SUPPLIED TEXT: Begin

Self-deception & why I'm no longer vegetarian

I didn't expect to write today. I wasn't reflecting on anything in particular but I'm hurting for some reason. So much so that I have to resist the urge to cry.
Go figure, I guess. It's been a pretty shitty & overstimulating day. I underslept and had to wake early in the morning and while I took a nap I didn't feel any better.
I've thought about my internal confusion on some things. I also watched a video about interstellar space - it's been a while since I engaged with scientific material about the nature and the cosmos, absent of any philosophy or spiritual interpretation. I learned about the layers of solar bubbles we live in, their shapes, and the highlights of Voyager 1 and Voyager 2. I miss enjoying the neutrality of scientific discovery, though I do notice how my feelings towards certain things are coloured by belief still. Particularly what the Gnostics said about the many layers/cells the earthbound souls are trapped in, keeping us separate from the True God and Home. That the Messenger, the Christ, had to penetrate these layers at a great danger. And I listen to the story of how the Voyager probes are going through the journey away from our solar system, to the edge, where interstellar space begins. In two years or so we will lose all contact with Voyager 1 as its exhausted communications system corresponds to its departure from the outer bubble (I forget the term for it, I think it's helio-something but not heliosphere). Voyager 1 is almost like a representative of what Gnostics imagine happens when the soul is attempting to leave the Demiurgic solar prison. Passing through the planetary rings, each presided by a warden. Then the cosmic bubbles that no spaceship that we know of or can build could pass through due to the radiation, particle density, and a number of other perils no mortal or machine can withstand. Though it's expected Voyager 1 will pass through and out into deep space, carrying the copper disc record of earth life for potential ETs to discover, it will be out of our hands to know what it might see.
Talking about it has calmed me a little.

I have noticed my hair has been falling out lately, and I have rashes in places on my skin, so I purchased a multivitamin.
I have been wondering about my confusion. And my hypocrisy, and forced empathy, and how they all connect.
When I returned from the US I was determined to go vegan. I've been vegetarian for seven years and always choose vegan food options when I can (though it also extends to cruelty-free brands and clothes). But there are some harsh truths I think I need to accept, especially if I am to be authentic, based on my recent posts, based on my personal growth project to reduce inner confusion and to live my truth.

SUPPLIED TEXT: End

[EXERCISE AIM]: Reproduce word for word the part of the post on self-deception and vegetarianism that opens with the words "Talking about it" and closes with "live my truth.".

EXTRACTED MATERIAL: Begin

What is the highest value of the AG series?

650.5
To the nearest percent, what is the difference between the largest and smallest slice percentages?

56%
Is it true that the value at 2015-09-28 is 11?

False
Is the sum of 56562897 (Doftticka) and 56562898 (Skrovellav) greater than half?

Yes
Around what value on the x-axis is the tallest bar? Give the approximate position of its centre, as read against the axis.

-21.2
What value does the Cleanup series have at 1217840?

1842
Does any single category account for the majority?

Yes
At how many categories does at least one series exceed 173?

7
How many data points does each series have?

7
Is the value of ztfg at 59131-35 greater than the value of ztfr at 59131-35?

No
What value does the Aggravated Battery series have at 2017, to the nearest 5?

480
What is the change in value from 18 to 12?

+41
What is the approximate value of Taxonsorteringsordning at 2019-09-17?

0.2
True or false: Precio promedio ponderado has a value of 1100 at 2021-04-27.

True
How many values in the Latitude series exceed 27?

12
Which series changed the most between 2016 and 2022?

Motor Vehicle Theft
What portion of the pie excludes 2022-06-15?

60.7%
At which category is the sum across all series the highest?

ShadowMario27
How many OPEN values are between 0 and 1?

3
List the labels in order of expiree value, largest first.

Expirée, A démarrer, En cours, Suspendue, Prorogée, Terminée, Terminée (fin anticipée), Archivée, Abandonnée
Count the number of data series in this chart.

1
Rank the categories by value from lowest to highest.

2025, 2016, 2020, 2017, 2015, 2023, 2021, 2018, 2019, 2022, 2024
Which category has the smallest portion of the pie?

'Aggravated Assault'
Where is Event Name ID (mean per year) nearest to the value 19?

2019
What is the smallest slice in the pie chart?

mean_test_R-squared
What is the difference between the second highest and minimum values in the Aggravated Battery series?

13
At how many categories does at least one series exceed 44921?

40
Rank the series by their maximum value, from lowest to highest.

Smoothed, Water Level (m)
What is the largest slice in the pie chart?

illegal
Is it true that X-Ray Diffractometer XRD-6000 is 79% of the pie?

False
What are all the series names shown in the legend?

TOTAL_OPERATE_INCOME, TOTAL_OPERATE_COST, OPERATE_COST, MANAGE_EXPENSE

EXTRACTED MATERIAL: End

[OUTPUT FOR THIS TASK]:
Talking about it has calmed me a little.

I have noticed my hair has been falling out lately, and I have rashes in places on my skin, so I purchased a multivitamin.
I have been wondering about my confusion. And my hypocrisy, and forced empathy, and how they all connect.
When I returned from the US I was determined to go vegan. I've been vegetarian for seven years and always choose vegan food options when I can (though it also extends to cruelty-free brands and clothes). But there are some harsh truths I think I need to accept, especially if I am to be authentic, based on my recent posts, based on my personal growth project to reduce inner confusion and to live my truth.